Filbin and colleagues wanted to determine if using alternative procedures to obtain informed consent could be effective for clinical studies that are looking at novel diagnostic products. The researchers compared two forms of informed consent used in study recruitment of adult patients at risk for bacteremia.1
As part of their diagnostic workup, patients with potential bloodstream infections had blood cultures drawn shortly after arrival to the ED, and the new diagnostic was compared to these cultures. Most patients are treated with intravenous antibiotics soon after this first blood draw, which means that if researchers wait until after the draw to initiate consent, the infection is partly treated. That makes a valid assessment of the new diagnostic impossible.
Participating in the clinical study meant patients would need to have extra blood drawn simultaneously with the clinical blood cultures. During the first phase of the study, researchers used a standard informed consent procedure and obtained the patient’s consent before drawing the research blood. In the second phase, researchers used an alteration of informed consent, which allows for consent to occur in a deferred fashion after research blood has been drawn. This approach is permissible for minimal risk studies (such as blood draw studies) that could not be practicably carried out without the alteration of informed consent.2 The researchers obtained the additional blood as part of the initial clinical blood draw, and then sought the patient’s consent later to use the blood in the study once the initial resuscitation and stabilization phase of care was completed.
Of 501 patients approached by the researchers, 353 consented to participate in the study (53.5% consented during the first phase using traditional consent, and 95.1% consented during the second phase using after-the-fact consent).
“It is feasible to implement an alteration of informed consent with deferred consent where an early blood sample is obtained with the initial clinical diagnostics, followed by consent later,” concludes Filbin.
The alteration of informed consent resulted in enrolling a sicker, more diverse population of patients, including older patients, patients with altered mental status, higher-acuity patients, and non-white patients. “This is more representative of the patients we see with severe bloodstream infections and precisely those who stand to benefit from a new diagnostic,” says Filbin.

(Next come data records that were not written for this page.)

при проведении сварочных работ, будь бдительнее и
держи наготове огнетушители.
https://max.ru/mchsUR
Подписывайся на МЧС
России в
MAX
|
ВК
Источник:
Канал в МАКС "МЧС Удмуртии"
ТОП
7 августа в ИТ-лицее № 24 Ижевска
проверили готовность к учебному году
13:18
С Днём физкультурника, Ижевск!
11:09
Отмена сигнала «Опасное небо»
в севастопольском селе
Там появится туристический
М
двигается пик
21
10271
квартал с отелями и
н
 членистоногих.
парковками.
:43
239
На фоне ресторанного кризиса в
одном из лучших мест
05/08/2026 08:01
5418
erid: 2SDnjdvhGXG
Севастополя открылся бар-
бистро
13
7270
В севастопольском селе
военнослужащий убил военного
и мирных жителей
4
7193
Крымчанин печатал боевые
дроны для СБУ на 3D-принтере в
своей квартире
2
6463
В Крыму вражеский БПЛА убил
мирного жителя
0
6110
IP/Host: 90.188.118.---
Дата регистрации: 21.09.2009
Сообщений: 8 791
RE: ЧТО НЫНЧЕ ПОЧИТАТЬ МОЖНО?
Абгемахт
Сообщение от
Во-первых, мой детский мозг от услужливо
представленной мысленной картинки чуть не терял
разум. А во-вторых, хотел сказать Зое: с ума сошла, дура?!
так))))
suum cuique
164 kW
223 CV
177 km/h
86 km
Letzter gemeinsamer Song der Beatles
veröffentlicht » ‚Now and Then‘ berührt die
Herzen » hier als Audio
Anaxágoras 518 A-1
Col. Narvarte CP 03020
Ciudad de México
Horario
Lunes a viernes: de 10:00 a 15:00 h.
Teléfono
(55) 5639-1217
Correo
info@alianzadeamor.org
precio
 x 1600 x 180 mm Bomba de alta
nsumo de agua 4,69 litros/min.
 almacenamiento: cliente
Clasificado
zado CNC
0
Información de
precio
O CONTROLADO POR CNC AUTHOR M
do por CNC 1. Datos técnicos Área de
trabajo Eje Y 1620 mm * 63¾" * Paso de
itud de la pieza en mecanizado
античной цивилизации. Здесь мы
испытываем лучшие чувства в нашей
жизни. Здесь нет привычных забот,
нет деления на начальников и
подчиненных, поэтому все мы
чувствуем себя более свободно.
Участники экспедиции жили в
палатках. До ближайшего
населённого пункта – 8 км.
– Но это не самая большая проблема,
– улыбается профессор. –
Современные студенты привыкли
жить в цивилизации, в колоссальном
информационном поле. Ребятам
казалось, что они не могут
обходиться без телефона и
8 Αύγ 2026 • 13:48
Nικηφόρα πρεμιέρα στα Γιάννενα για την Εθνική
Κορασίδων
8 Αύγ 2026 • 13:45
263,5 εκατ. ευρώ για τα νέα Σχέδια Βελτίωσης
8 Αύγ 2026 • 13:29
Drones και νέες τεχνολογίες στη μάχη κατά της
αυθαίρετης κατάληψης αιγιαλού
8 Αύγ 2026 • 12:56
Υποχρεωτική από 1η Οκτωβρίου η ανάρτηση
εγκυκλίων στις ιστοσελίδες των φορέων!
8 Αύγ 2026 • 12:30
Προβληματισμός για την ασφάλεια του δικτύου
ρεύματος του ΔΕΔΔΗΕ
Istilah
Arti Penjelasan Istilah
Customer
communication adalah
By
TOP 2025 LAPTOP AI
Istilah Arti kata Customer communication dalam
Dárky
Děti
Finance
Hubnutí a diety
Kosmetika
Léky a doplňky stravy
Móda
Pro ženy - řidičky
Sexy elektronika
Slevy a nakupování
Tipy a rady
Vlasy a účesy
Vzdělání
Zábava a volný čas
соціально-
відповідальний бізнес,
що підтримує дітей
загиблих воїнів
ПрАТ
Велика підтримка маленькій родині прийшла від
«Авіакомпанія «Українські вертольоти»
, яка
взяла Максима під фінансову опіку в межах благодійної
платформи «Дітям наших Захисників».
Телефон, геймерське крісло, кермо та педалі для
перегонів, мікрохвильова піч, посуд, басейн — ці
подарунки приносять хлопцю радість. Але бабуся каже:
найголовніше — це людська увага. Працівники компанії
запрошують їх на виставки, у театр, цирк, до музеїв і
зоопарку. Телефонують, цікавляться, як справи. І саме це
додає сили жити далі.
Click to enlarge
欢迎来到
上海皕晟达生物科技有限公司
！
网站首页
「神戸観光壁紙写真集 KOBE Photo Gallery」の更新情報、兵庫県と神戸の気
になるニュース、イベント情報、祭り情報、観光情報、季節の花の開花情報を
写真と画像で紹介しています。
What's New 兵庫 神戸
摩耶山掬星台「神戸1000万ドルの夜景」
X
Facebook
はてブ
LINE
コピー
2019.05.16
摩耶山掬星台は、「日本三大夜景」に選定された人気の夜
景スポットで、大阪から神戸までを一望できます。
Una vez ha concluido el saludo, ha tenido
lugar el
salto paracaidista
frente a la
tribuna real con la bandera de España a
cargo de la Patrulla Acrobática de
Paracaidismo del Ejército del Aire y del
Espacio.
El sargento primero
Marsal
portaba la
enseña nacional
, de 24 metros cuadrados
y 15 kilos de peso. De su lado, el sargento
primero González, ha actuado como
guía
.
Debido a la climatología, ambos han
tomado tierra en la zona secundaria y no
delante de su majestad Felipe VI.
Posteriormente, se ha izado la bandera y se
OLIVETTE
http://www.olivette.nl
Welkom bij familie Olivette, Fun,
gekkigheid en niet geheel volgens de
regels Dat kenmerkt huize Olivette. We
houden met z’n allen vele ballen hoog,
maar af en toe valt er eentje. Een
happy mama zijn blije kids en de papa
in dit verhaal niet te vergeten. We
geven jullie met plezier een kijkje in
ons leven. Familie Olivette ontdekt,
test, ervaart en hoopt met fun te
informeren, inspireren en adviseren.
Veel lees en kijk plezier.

The study’s findings suggest that deferred consent procedures can be acceptable to patients when applied in the appropriate situation. “It is always best for researchers to put themselves in the shoes of the patient when developing a research protocol, and do what would seem reasonable,” says Filbin. In this case, researchers took a small amount of additional blood that could be used to help test and develop a very important diagnostic that might help patients in the future. “Most patients seem to think this is reasonable,” observes Filbin.
- Mauermann A, Rogers Z, Hua R, Vyas A. 216 Alteration of informed consent in the emergency department has a significant impact on ability to effectively evaluate novel diagnostics for severe infection. Ann Emerg Med 2023;82:S98.
- Code of Federal Regulations. 45 CFR 46 subpart A. 2018.